- _DATA PROVIDED_:
※

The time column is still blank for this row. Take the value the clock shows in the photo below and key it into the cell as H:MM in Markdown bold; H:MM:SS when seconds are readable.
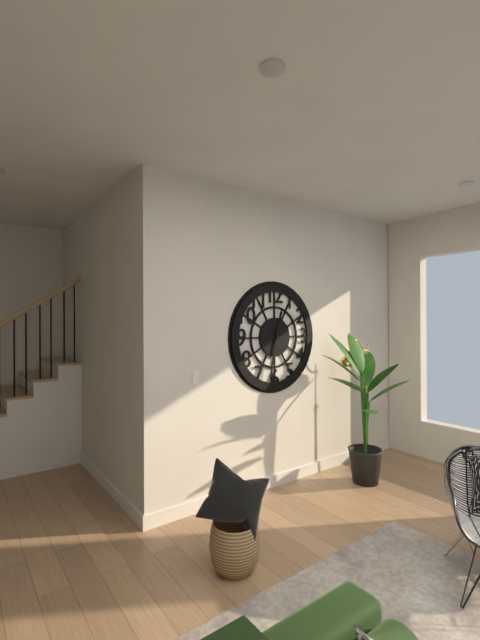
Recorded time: **12:32**
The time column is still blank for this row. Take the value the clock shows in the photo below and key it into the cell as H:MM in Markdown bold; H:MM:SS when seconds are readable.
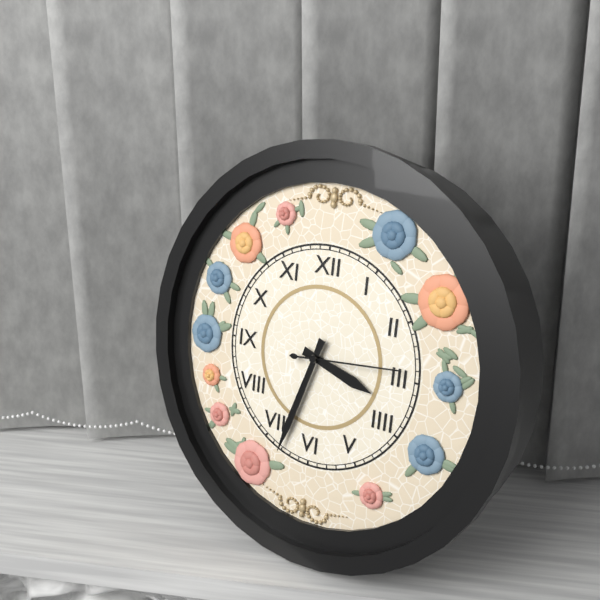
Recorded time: **3:33:14**
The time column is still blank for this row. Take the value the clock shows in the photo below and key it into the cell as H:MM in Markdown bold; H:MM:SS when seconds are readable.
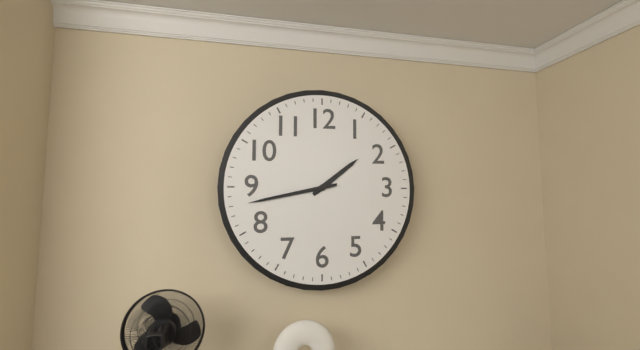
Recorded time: **1:43**
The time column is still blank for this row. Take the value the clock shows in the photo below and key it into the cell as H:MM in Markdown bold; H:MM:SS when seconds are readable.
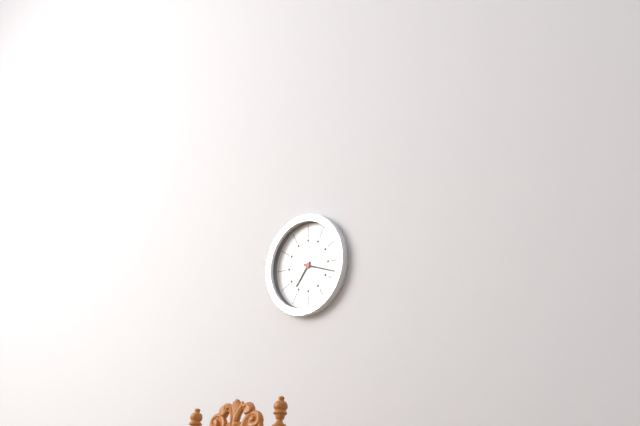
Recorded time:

※

- _EXERCISE DETAILS_: Could you echo every line of the data above word for word, leaving the pictures out?

- _OUTPUT_:
The time column is still blank for this row. Take the value the clock shows in the photo below and key it into the cell as H:MM in Markdown bold; H:MM:SS when seconds are readable.
Recorded time: **12:32**
The time column is still blank for this row. Take the value the clock shows in the photo below and key it into the cell as H:MM in Markdown bold; H:MM:SS when seconds are readable.
Recorded time: **3:33:14**
The time column is still blank for this row. Take the value the clock shows in the photo below and key it into the cell as H:MM in Markdown bold; H:MM:SS when seconds are readable.
Recorded time: **1:43**
The time column is still blank for this row. Take the value the clock shows in the photo below and key it into the cell as H:MM in Markdown bold; H:MM:SS when seconds are readable.
Recorded time:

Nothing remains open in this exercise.